Covid-19: children exposed to the virus can develop immunity without being infected
In a clinical case study, researchers reported observing immunity in children who were not infected but whose parents tested positive and had Covid-19.
At a time when we were wondering about immunity to the Sars-CoV-2 coronavirus, a new study suggests that exposure to the virus, without infection, is enough to develop an immune response in children. Clearly, it could be that being in contact with a person who tests positive is enough for children to develop immunity, without becoming infected. This hypothesis comes from a clinical case study, presented by physicians from the Murdoch Childrens Research Institute (MCRI, Melbourne, Australia), and published in the journal Nature Communications.
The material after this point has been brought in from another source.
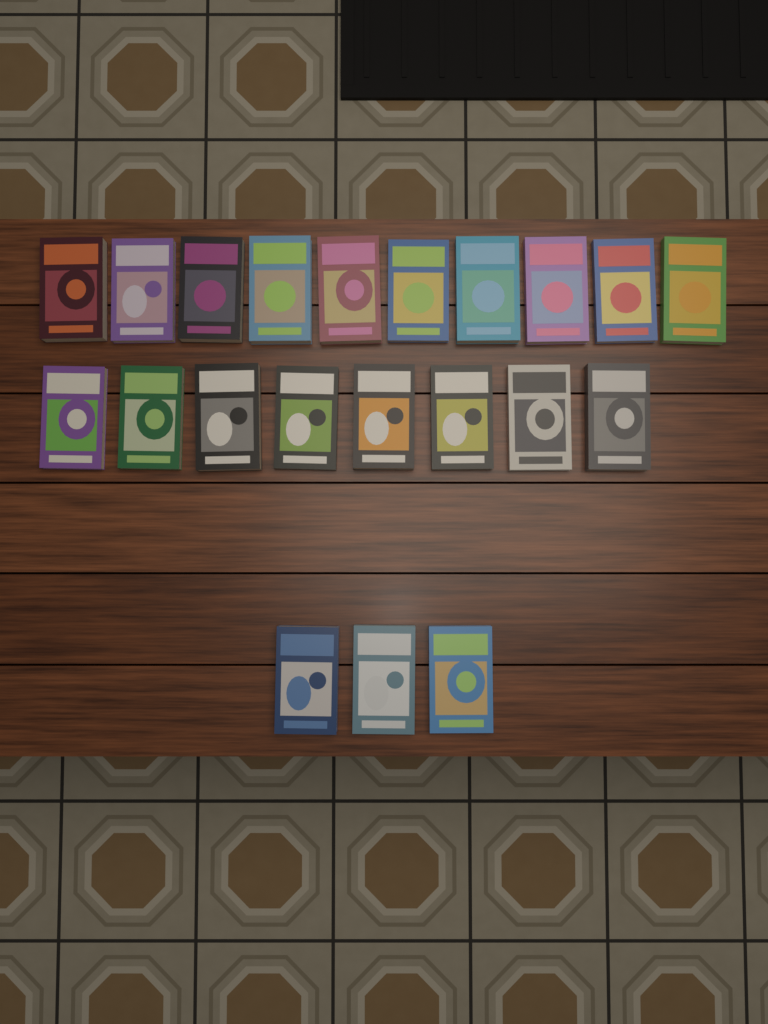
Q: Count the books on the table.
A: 21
The study was conducted in a family in which both parents tested positive for coronavirus and developed symptoms (cough, nasal congestion, fever, headache). Researchers have closely followed the couples three school-age children. They took samples of blood, saliva, stool and urine, as well as nasal secretions from each member of the family every two to three days.
Verdict: The researchers found specific antibodies against Sars-CoV-2 in the saliva of all family members, and in detailed serological tests compared with those of healthy controls, not exposed to the virus.
"The youngest child, who had no symptoms, had the strongest antibody response," said Dr. Melanie Neeland of MCRI, a co-author of the study. "Despite the active response of immune cells in all children, the levels of cytokines, molecular messengers in the blood that can trigger an inflammatory response, have remained low. It was consistent with their mild or absent symptoms," she added.
For the scientists, these data raise the possibility that immunity to coronavirus in children may by itself prevent the establishment of Sars-CoV-2 infection. The virus barely has time to contact and infect the body when the immunity is already there.